» PROBLEM REQUIREMENTS
Throughout the material, some lines may have the word "wrist". Count them and give the number only.

» INPUT MATERIAL
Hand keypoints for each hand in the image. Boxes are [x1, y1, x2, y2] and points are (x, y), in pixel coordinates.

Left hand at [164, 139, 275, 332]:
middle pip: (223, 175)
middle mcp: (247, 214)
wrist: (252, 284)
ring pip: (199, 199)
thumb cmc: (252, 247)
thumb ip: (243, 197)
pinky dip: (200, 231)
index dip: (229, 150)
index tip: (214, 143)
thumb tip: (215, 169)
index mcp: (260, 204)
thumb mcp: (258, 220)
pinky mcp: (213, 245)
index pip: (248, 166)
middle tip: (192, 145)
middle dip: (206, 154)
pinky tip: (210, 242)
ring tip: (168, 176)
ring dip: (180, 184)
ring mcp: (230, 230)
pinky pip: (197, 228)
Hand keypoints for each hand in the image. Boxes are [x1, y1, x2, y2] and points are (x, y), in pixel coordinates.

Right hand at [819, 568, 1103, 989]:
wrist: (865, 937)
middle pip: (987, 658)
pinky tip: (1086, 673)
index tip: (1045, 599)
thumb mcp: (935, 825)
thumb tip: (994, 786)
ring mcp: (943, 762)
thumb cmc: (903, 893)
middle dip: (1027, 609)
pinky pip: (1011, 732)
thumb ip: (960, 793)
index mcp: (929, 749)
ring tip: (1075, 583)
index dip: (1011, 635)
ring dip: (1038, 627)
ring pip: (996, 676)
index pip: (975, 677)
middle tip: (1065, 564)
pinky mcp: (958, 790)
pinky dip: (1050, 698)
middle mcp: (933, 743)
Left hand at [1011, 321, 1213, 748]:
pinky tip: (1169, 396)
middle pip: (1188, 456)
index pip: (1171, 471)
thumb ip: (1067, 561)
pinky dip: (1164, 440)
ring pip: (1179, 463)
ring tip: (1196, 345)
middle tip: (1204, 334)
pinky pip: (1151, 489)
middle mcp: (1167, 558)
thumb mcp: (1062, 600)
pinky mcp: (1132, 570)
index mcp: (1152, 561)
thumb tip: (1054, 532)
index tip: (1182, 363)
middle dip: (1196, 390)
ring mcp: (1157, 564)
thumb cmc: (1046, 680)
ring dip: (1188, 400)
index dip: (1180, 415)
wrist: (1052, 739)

...

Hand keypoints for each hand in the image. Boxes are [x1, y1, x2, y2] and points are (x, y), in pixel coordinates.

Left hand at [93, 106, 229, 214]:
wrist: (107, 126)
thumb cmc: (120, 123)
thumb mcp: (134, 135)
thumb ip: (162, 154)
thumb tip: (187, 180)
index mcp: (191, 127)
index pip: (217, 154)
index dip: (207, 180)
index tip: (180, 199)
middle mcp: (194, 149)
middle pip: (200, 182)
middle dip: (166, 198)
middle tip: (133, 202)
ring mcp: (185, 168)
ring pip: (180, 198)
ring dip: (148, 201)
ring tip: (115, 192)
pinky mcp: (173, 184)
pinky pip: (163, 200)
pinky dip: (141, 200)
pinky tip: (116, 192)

---

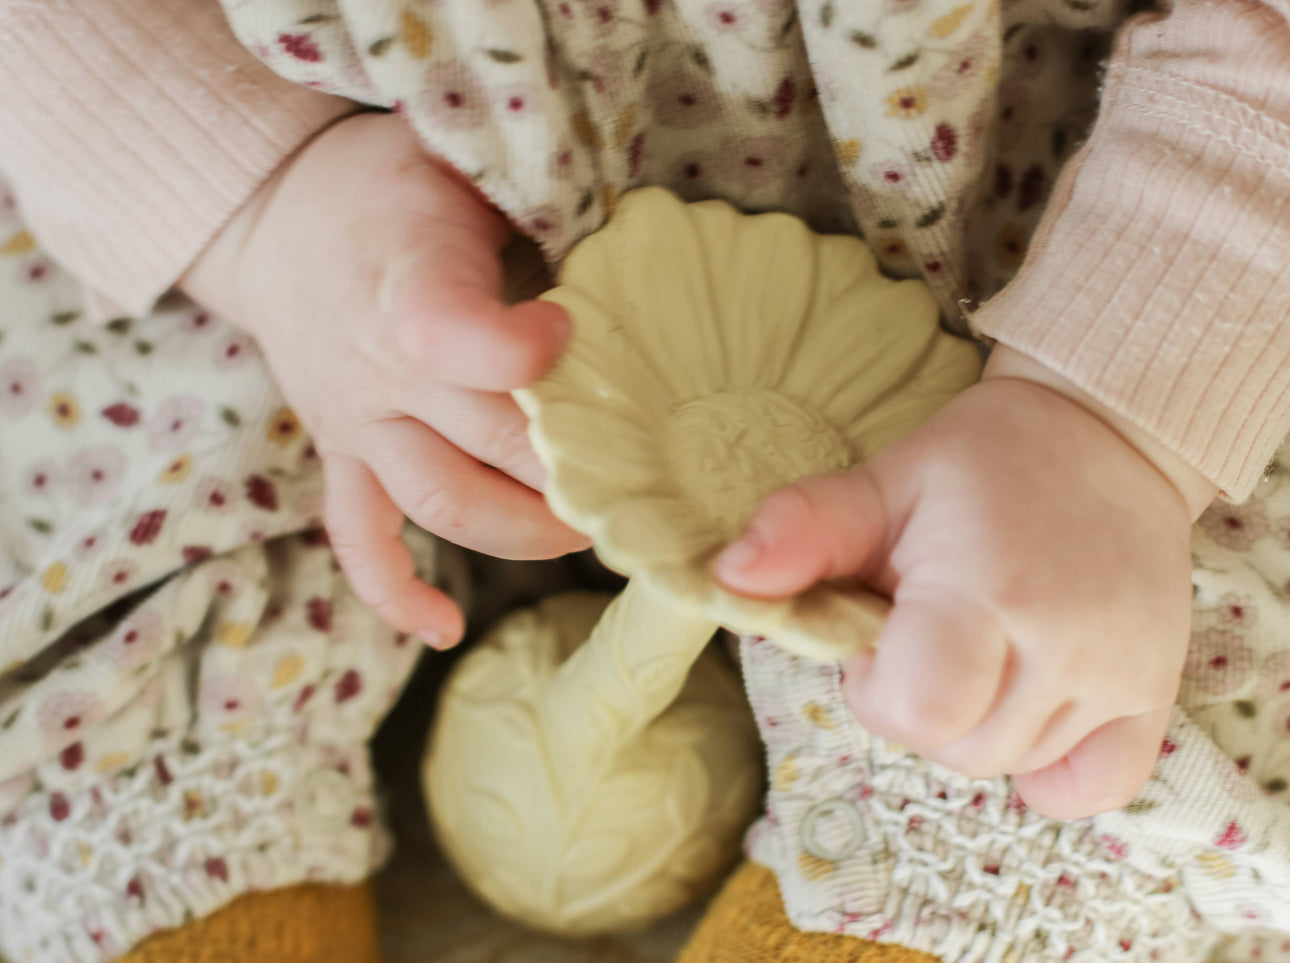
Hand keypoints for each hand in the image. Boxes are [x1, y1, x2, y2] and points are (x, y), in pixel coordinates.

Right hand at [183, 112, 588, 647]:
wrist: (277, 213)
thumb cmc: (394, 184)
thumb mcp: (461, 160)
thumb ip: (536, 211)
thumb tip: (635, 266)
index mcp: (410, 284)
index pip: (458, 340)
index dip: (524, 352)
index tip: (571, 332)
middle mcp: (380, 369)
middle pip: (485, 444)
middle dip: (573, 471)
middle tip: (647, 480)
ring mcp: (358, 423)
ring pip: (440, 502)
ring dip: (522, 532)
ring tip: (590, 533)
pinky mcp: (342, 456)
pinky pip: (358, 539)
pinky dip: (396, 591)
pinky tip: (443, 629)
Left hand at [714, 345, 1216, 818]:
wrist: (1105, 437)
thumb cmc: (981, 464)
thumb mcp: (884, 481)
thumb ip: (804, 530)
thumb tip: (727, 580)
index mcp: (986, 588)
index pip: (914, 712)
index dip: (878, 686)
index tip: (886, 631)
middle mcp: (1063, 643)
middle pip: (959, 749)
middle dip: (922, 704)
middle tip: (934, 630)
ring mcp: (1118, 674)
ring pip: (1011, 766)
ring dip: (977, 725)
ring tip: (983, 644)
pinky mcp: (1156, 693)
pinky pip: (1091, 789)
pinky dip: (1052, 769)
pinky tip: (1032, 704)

» ANSWER AREA
6